Tuesday, August 24, 2004

Need an assault weapon?

New ways to end gun troubles
By Gordon Opiyo

[Security consultant Taya] Weiss says she was shocked during her interviews in the slums of Nairobi that one could easily get an AK-47 for as little as $20 (Sh1,600).


In one of the interviews a slum dweller says; "If you inform the police about a person in possession of a gun, he will go and get a bribe... if Florence is my friend and I know she has a gun, and CJ is a policeman, if I tell him that she (Florence) has a gun, he (CJ) will go to her, and because she has money, she will bribe him and (he will) tell her who reported her. And so she comes back to you for revenge. There is no security of information. Instead people who have guns being arrested, they bribe their way out and come for revenge.

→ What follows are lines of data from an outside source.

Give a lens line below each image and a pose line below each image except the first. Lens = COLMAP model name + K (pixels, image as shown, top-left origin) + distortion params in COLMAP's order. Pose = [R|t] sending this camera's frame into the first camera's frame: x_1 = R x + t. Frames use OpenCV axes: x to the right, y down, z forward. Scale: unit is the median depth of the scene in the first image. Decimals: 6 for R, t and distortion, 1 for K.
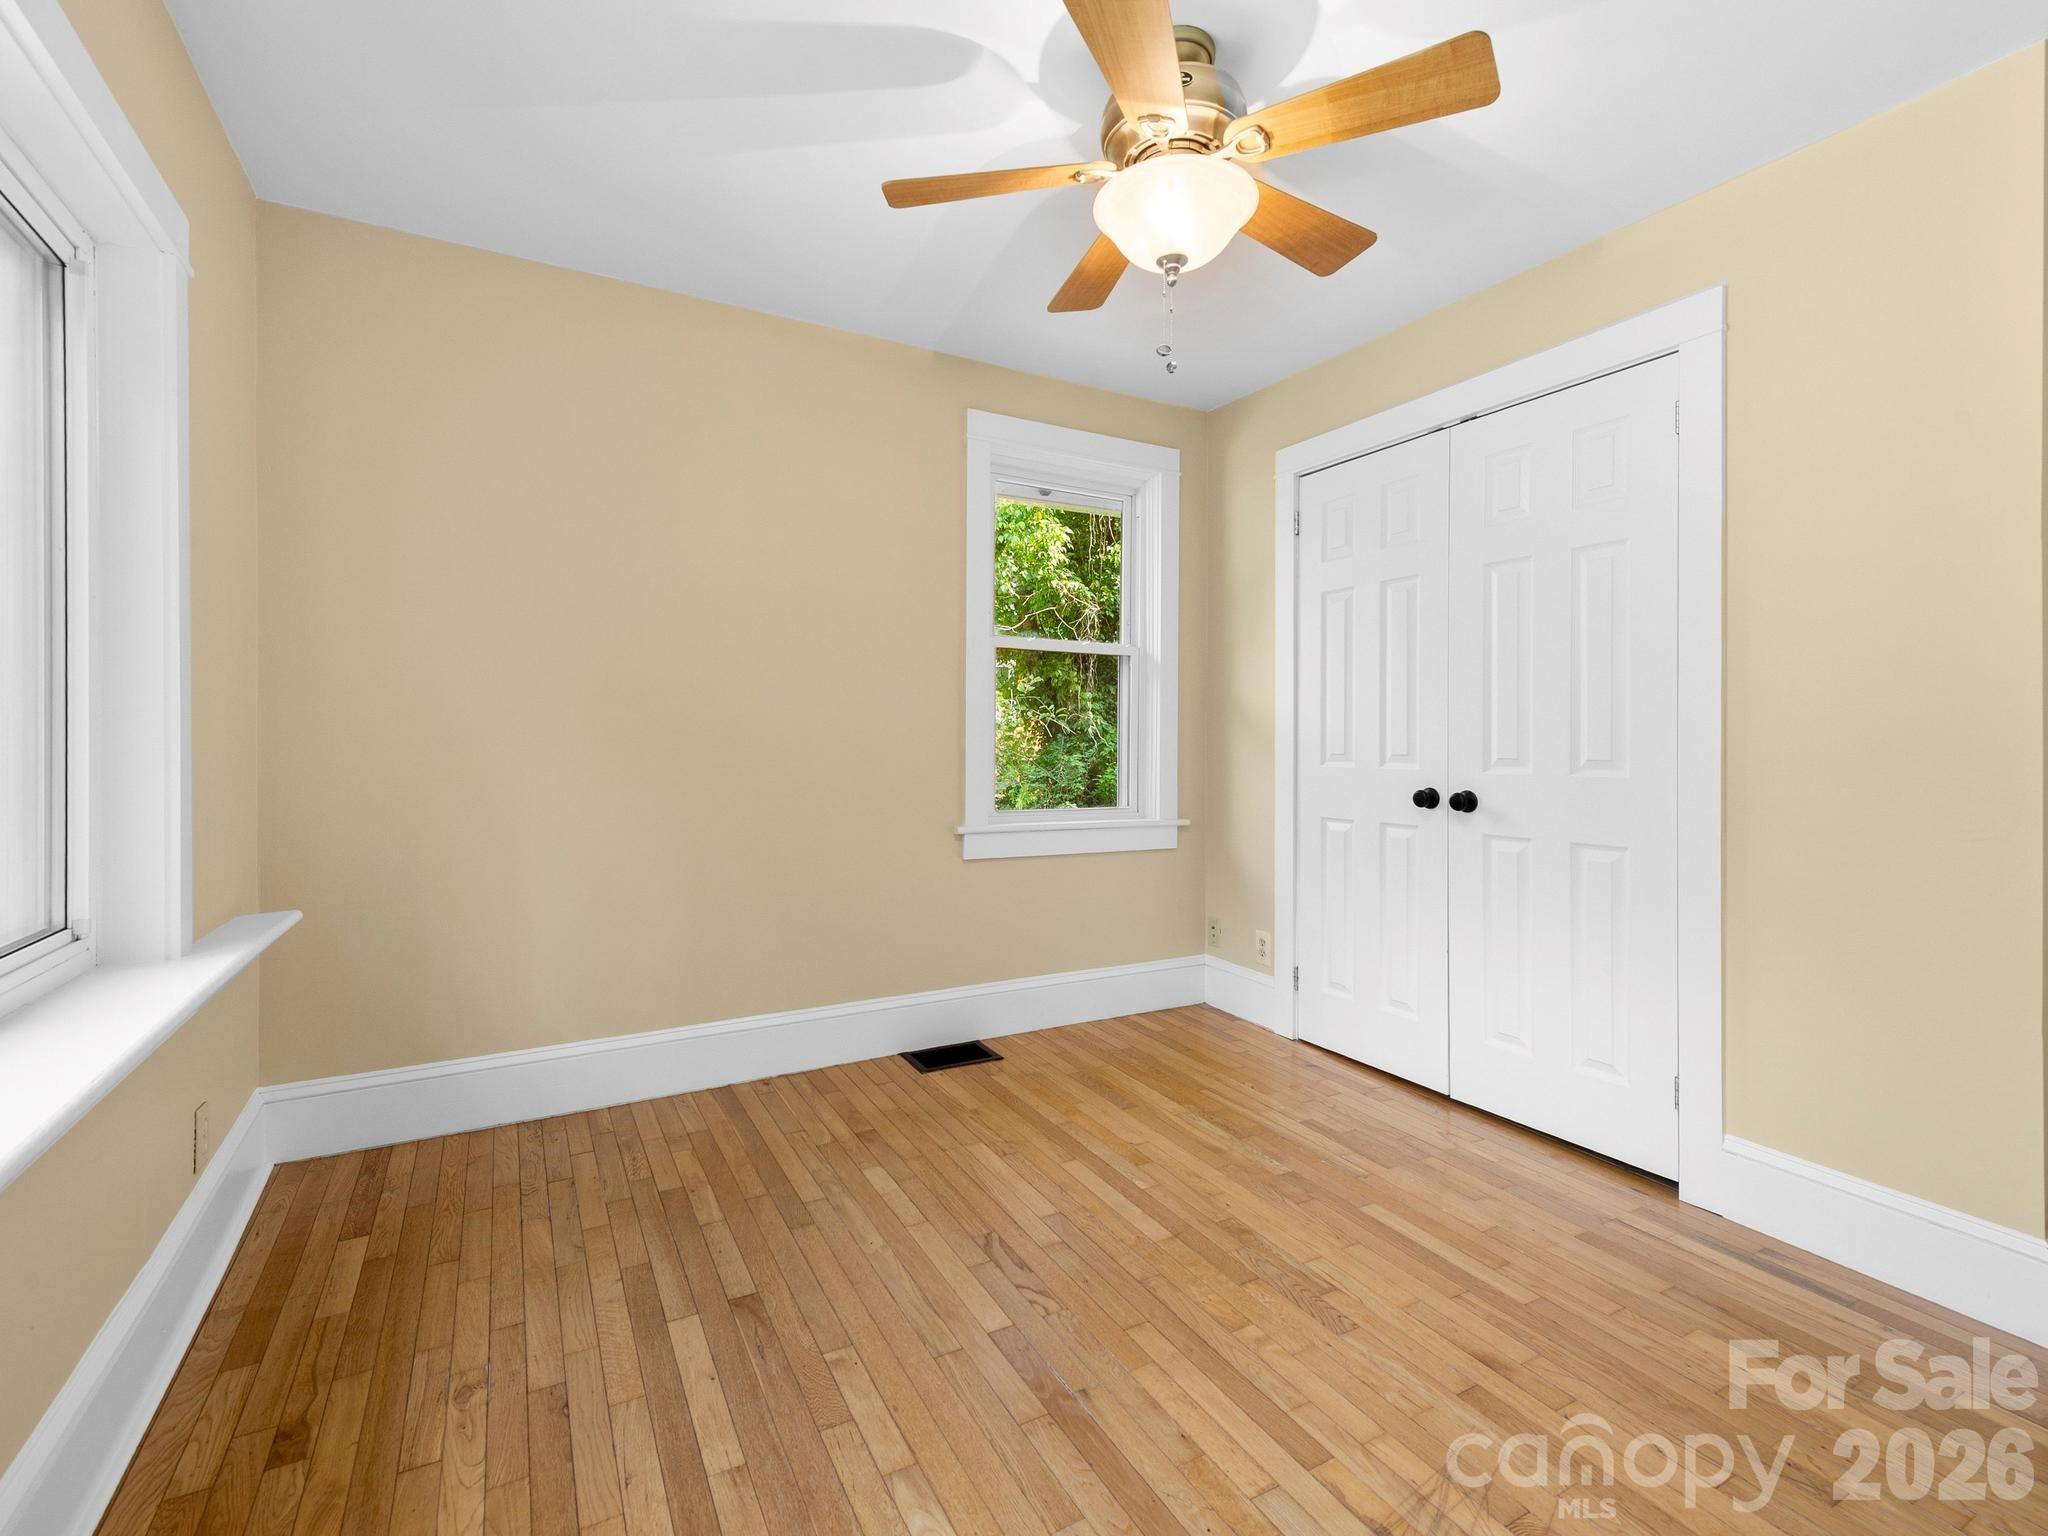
lens RADIAL K [[918.0, 0, 1011.5], [0, 918.0, 737.0], [0, 0, 1]] dist [0.022423, -0.008991]
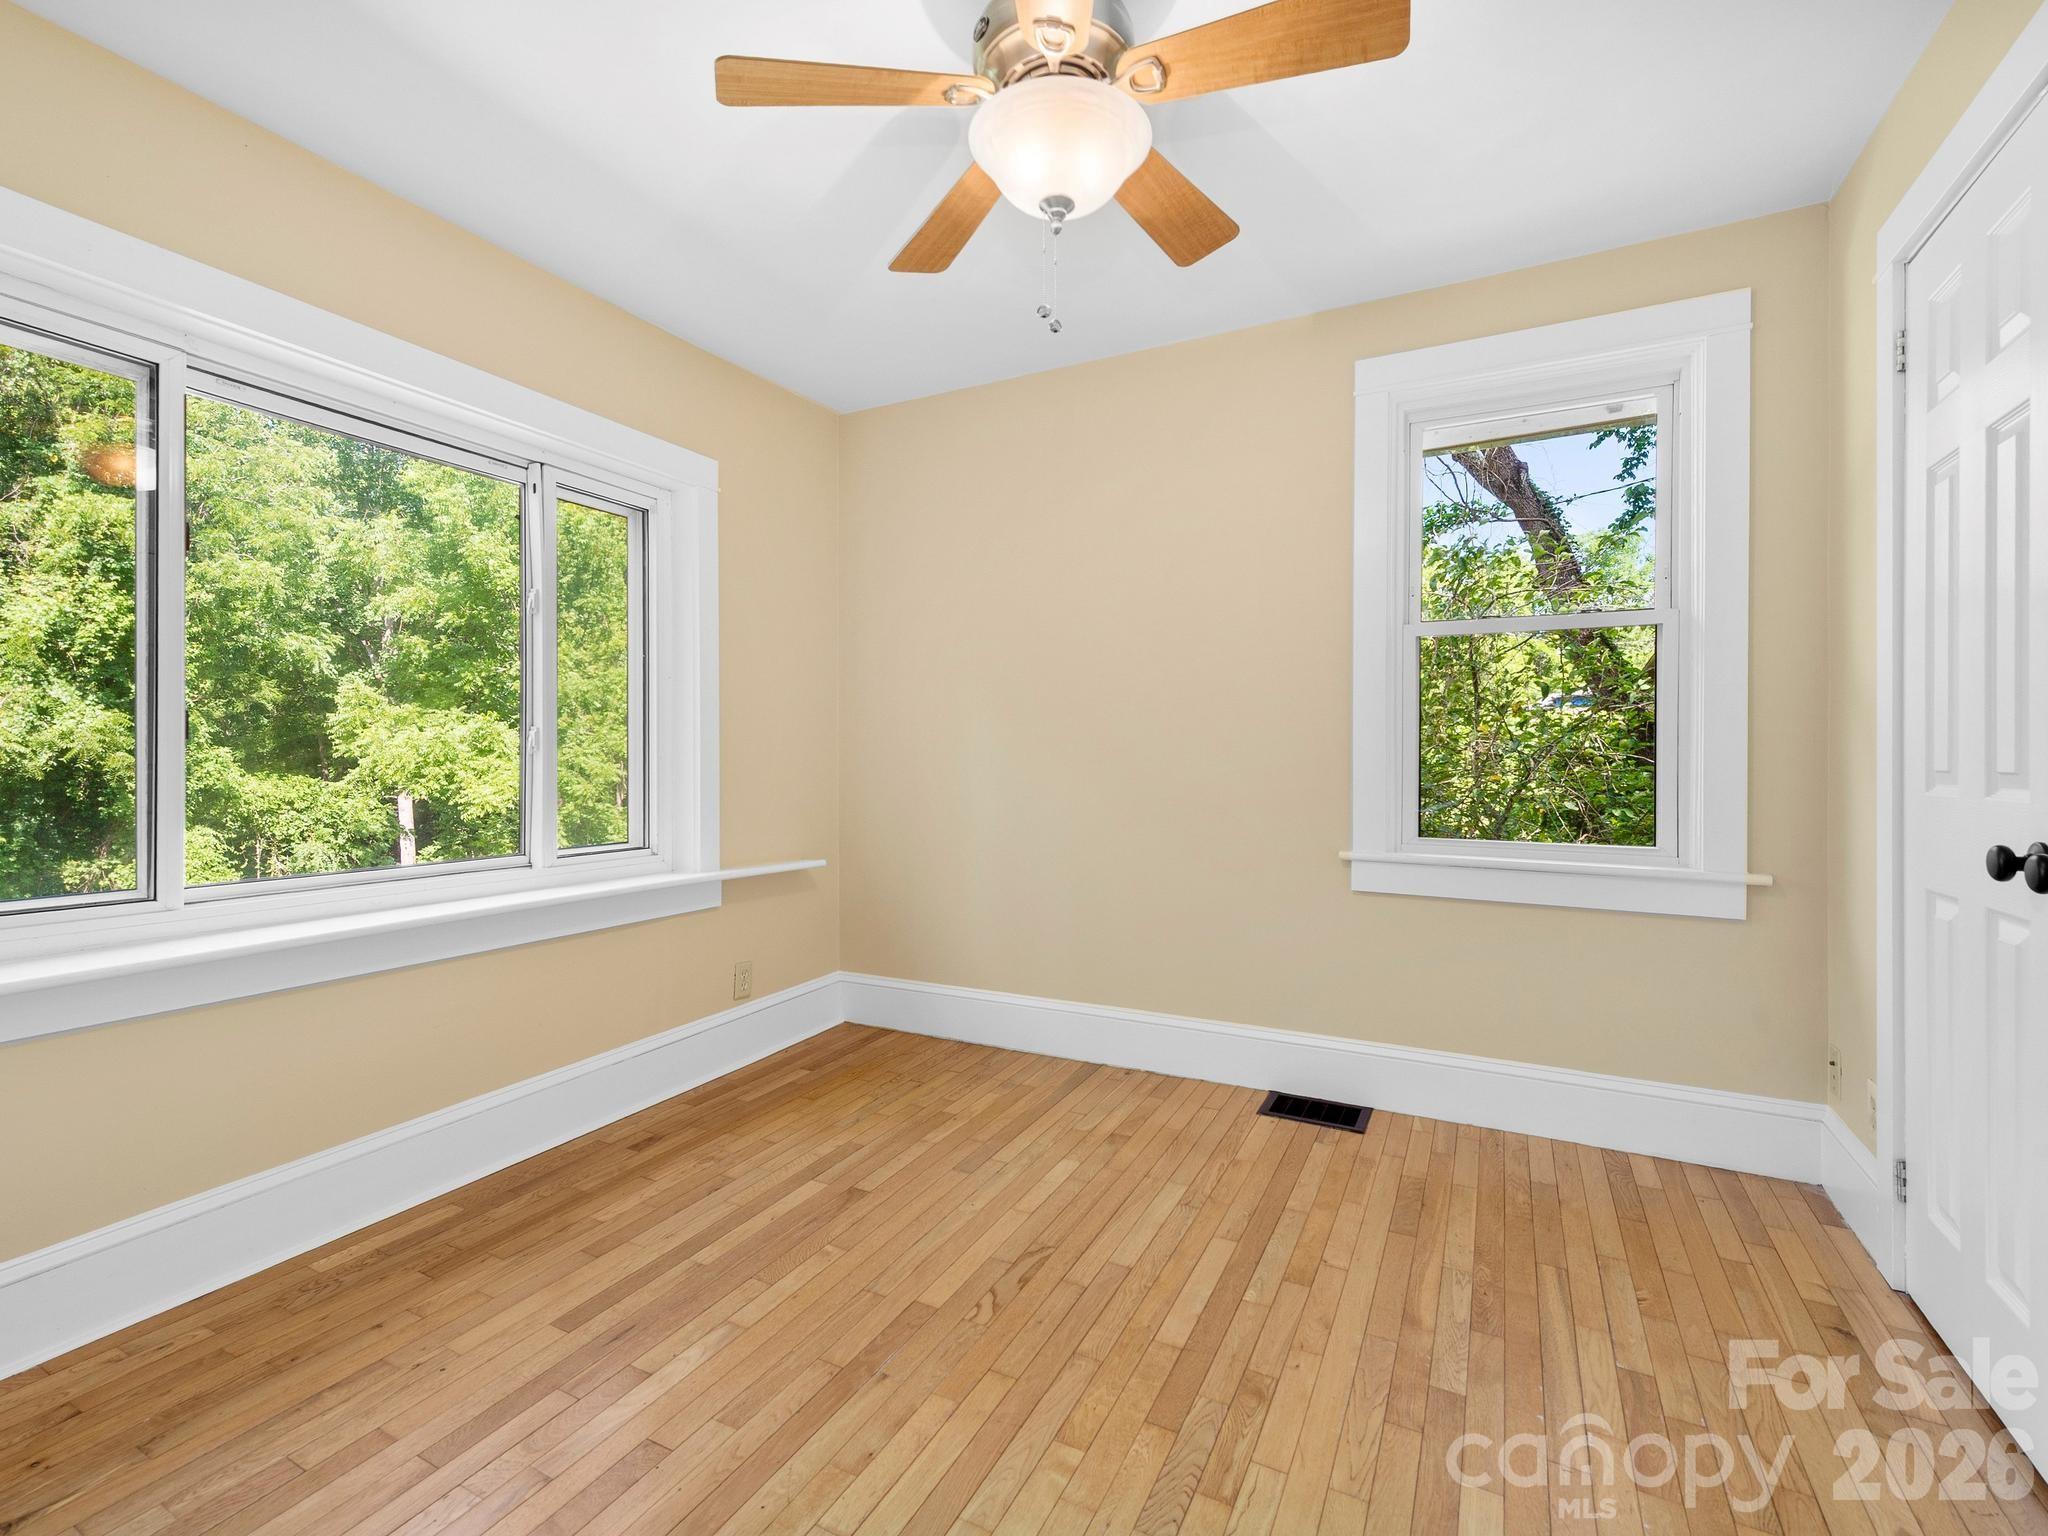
lens RADIAL K [[926.6, 0, 1019.2], [0, 926.6, 757.9], [0, 0, 1]] dist [0.019472, -0.007850]
pose [[0.558667, -0.000376, -0.829392, 0.624905], [0.005797, 0.999977, 0.003451, 0.006049], [0.829372, -0.006736, 0.558656, 0.330109]]
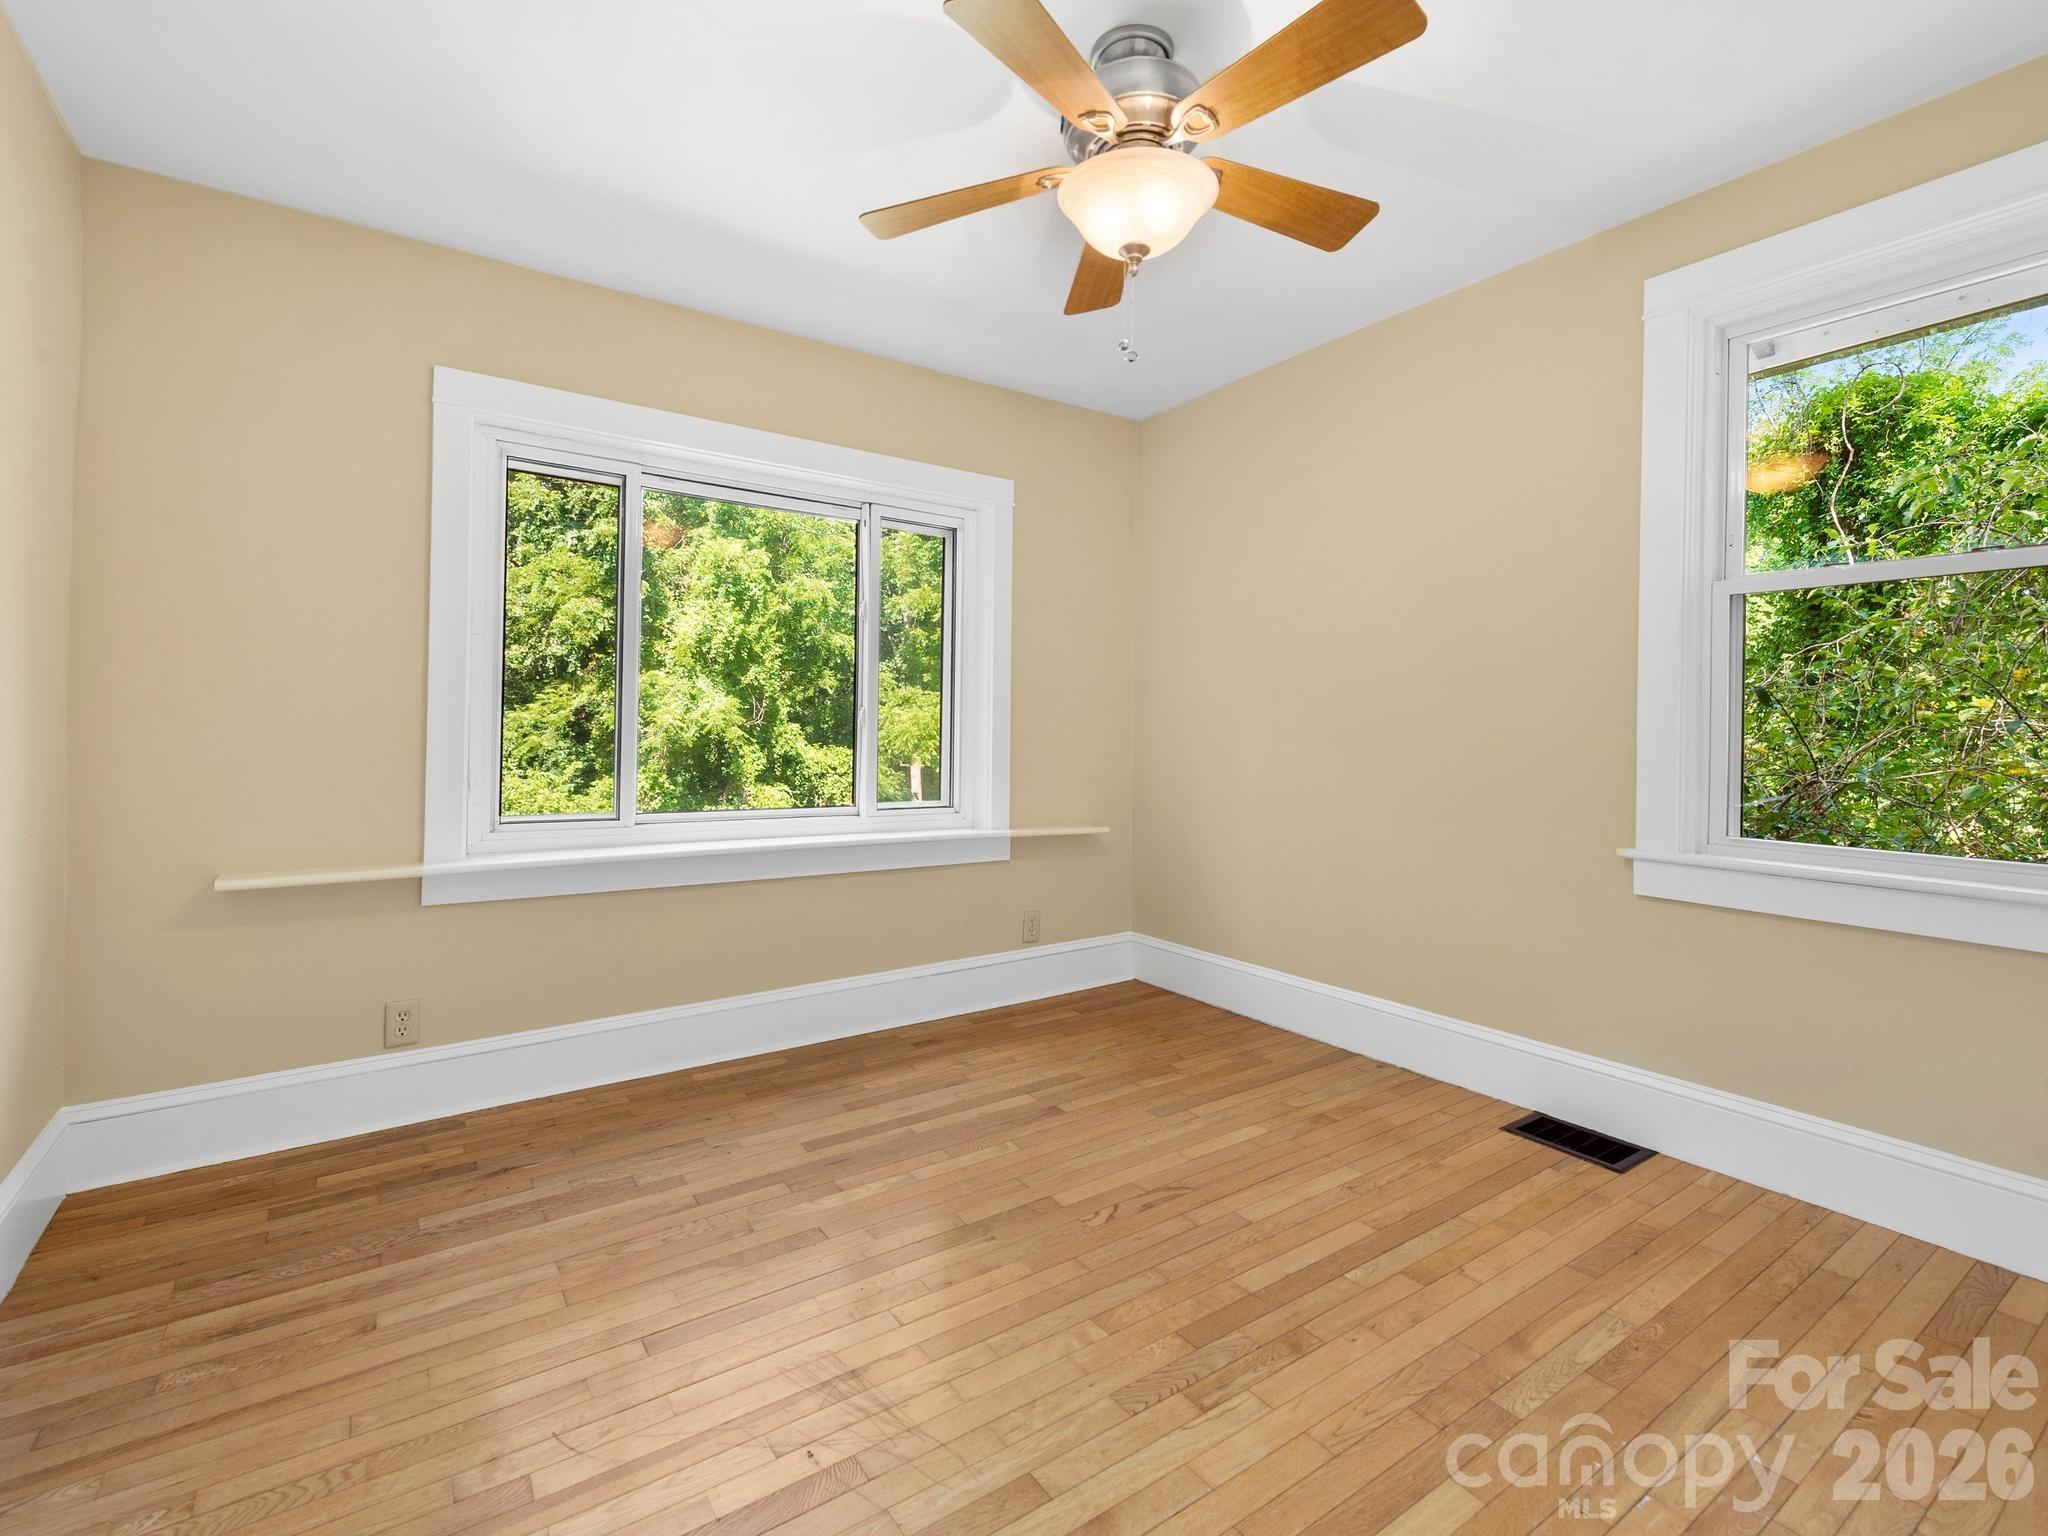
lens RADIAL K [[939.9, 0, 1009.6], [0, 939.9, 726.8], [0, 0, 1]] dist [0.018494, -0.008167]
pose [[0.098375, -0.008110, -0.995116, 0.831531], [-0.006521, 0.999940, -0.008794, 0.010679], [0.995128, 0.007354, 0.098316, 0.540115]]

If it weren't illegal merely to possess a gun, it wouldn't be so lucrative for police to take bribes. Same with drugs, by the way.

You may know that your neighbour has a gun and that it will kill your brother somewhere else, but you can do nothing about it."

That's quite an assumption "that it will kill your brother". Though, Kenya, from what I hear is amuck with disorder. My brother-in-law went there on a mission in Bible College. He said you don't go anywhere without a bodyguard. Where's their government?

To her [Weiss], dealing with root causes of small arms demand would be more profitable. The key demand factors that emerged during her research include resource management issues, identity-based conflict (with ethnicity, youth and tribal affiliations causing fracture points), availability of small arms, economic factors (such as unemployment and poverty), low literacy rates and limited contacts with the "main community".

Yup. Free your economy, enforce property rights and don't ban every damn thing.